SB 401 is “a way we could all afford to install solar or wind at our homes and immediately reap the benefit of less expensive power. Of course, Georgia Power sees the writing on the wall. It’s competition they don’t want. The people of Georgia are tired of waiting on Georgia Power to go clean. We deserve the freedom to do it ourselves,” Claudia Collier, a clean energy advocate from Effingham County, Georgia, told APN.
Others disagree that solar power will force Georgia Power to raise rates, and instead believe Georgia Power’s nuclear and coal plants will cause rates to go up.
“If we continue down the road we are going now, getting oil and gas out of shale and rock is expensive and we know that nuclear is not only expensive, but unpredictably expensive,” Collier said. Vogtle’s initial two nuclear power reactors went 1,200 percent over budget.
“It’s a bill that needs full disclosure and full understanding by the members of the Senate,” State Sen. Ross Tolleson (R-Perry), Chairman of the Natural Resources and Environment Committee, told APN in an interview.
“They don’t need to be voting on something that they really don’t know the complete impact it could have to consumers on their electric bills across the state. I don’t see it being voted on this session. I see us having more hearings during the year to fully vet the total impact of the bill.
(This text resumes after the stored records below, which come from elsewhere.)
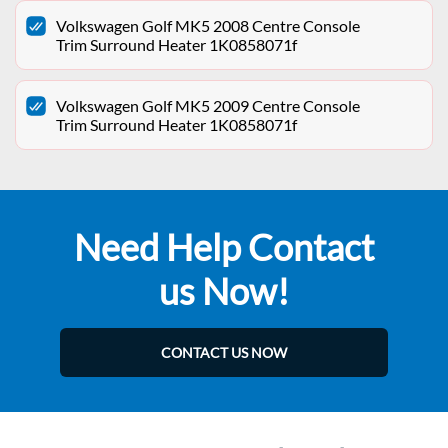
Volkswagen Golf MK5 2008 Centre Console
Trim Surround Heater 1K0858071f
Volkswagen Golf MK5 2009 Centre Console
Trim Surround Heater 1K0858071f
Need Help Contact
us Now!
CONTACT US NOW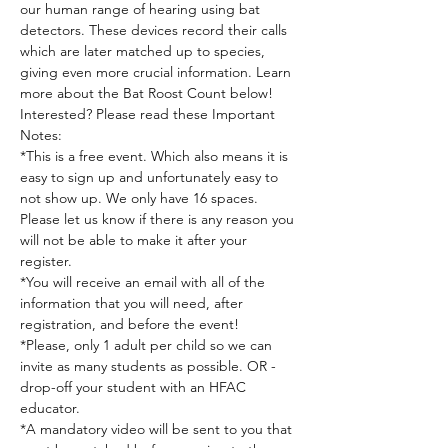
our human range of hearing using bat 
detectors. These devices record their calls 
which are later matched up to species, 
giving even more crucial information. Learn 
more about the Bat Roost Count below!
Interested? Please read these Important 
Notes:
*This is a free event. Which also means it is 
easy to sign up and unfortunately easy to 
not show up. We only have 16 spaces. 
Please let us know if there is any reason you 
will not be able to make it after your 
register.
*You will receive an email with all of the 
information that you will need, after 
registration, and before the event!
*Please, only 1 adult per child so we can 
invite as many students as possible. OR - 
drop-off your student with an HFAC 
educator.
*A mandatory video will be sent to you that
I think it will have an impact of higher prices on the utility bills over time. I don’t think the people want that but we will hear all the facts and understand it first,” Tolleson said, adding SB 401 will have a hearing next Wednesday, February 29, 2012.
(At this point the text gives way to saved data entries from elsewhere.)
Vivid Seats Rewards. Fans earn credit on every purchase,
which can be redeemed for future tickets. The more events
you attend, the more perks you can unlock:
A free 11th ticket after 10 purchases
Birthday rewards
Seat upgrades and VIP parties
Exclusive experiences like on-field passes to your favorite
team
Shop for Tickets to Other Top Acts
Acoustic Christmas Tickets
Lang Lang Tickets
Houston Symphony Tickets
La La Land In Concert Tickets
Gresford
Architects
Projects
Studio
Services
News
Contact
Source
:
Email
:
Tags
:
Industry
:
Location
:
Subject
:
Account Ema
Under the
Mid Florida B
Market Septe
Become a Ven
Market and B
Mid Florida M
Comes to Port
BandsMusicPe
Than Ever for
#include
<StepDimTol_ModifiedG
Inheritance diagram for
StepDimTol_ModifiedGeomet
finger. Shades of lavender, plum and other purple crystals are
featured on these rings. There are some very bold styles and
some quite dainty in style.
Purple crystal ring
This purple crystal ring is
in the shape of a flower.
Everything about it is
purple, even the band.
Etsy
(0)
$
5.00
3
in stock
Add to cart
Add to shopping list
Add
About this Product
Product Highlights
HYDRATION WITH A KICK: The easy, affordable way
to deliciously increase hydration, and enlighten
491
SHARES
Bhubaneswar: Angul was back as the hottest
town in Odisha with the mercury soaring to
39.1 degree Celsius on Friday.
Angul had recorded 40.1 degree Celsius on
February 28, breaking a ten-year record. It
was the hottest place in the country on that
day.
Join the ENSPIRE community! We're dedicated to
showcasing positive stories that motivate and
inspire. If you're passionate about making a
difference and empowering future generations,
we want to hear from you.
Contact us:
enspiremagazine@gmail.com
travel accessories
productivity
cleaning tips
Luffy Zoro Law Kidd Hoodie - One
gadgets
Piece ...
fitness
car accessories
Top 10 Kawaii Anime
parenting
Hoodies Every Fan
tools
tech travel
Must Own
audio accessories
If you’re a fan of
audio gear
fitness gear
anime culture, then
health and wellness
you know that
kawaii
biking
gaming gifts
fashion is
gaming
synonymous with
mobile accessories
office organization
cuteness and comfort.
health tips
Tolleson seems to have a similar position as Georgia Power.
It is speculated in the halls of the Gold Dome that the Natural Resources and Environment Committee got the bill because they are more easily controlled and there are those in the Committee who want to continue a good relationship with Georgia Power and the benefits that brings.
In contrast, Senate Majority Leader Chip Rogers told APN, “SB 401 is good public policy. If people want to use solar energy then we need to make it as available to them as we possibility can. I think some of the restrictions on solar energy now are antiquated and this is really an area of energy production we should be expanding not limiting.”
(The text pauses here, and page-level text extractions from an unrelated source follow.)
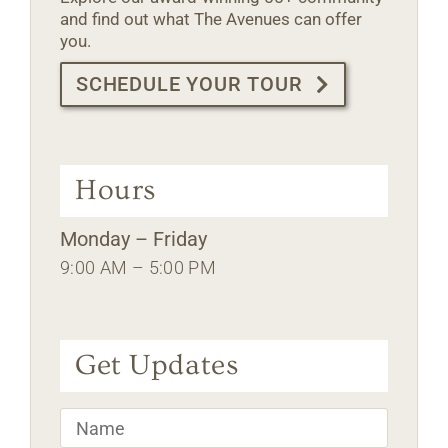
and find out what The Avenues can offer
you.
SCHEDULE YOUR TOUR
Hours
Monday – Friday
9:00 AM – 5:00 PM
Get Updates
Name
*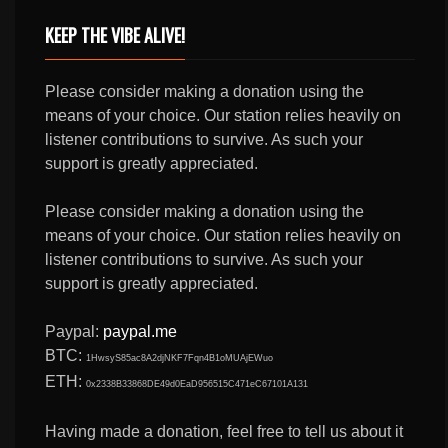
KEEP THE VIBE ALIVE!
Please consider making a donation using the
means of your choice. Our station relies heavily on
listener contributions to survive. As such your
support is greatly appreciated.
Please consider making a donation using the
means of your choice. Our station relies heavily on
listener contributions to survive. As such your
support is greatly appreciated.
Paypal:
paypal.me
BTC:
1HwsyS85ac8A2djNKF7Fqn4B1oMUAjEWuo
ETH:
0x2338B33868DE49d0EaD956515C471eC67101A131
Having made a donation, feel free to tell us about it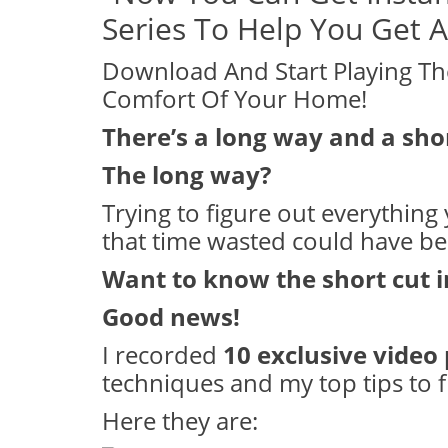
Series To Help You Get
Download And Start Playing Th
Comfort Of Your Home!
There’s a long way and a sho
The long way?
Trying to figure out everything y
that time wasted could have b
Want to know the short cut 
Good news!
I recorded
10 exclusive video
techniques and my top tips to f
Here they are:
“I’m in favor of creating third party ownership of power purchase agreements, so people can have freedom of choice with their roofs and land. It is something that is available in 45 states and not something that will drastically impact rates. Basically people would off-set a proportion of their electric use with solar,” James Marlow, CEO of Rediance Solar, told APN.
Meanwhile, yesterday, the Subcommittee Two of the House Judiciary Civil Committee, heard testimony on a bill by State Rep. Karla Drenner (D-Avondale Estates), HB 961, that would “prohibit property owners’ associations from creating or enforcing covenants which infringe upon a lot owner’s right to install a solar energy device.”
Marlow brought a sample solar panel to the hearing and let the legislators look at it and touch it. Marlow compared solar panels to cable satellite dishes, in that they used to be large and cumbersome and perhaps a bit ugly. Today’s solar panels can be small, black rectangles that fit right on the roof of a house or business unobtrusively.
Subcommittee Chairman Mike Jacobs (R-DeKalb) said Drenner’s bill will come up for a vote this Friday, February 24, 2012.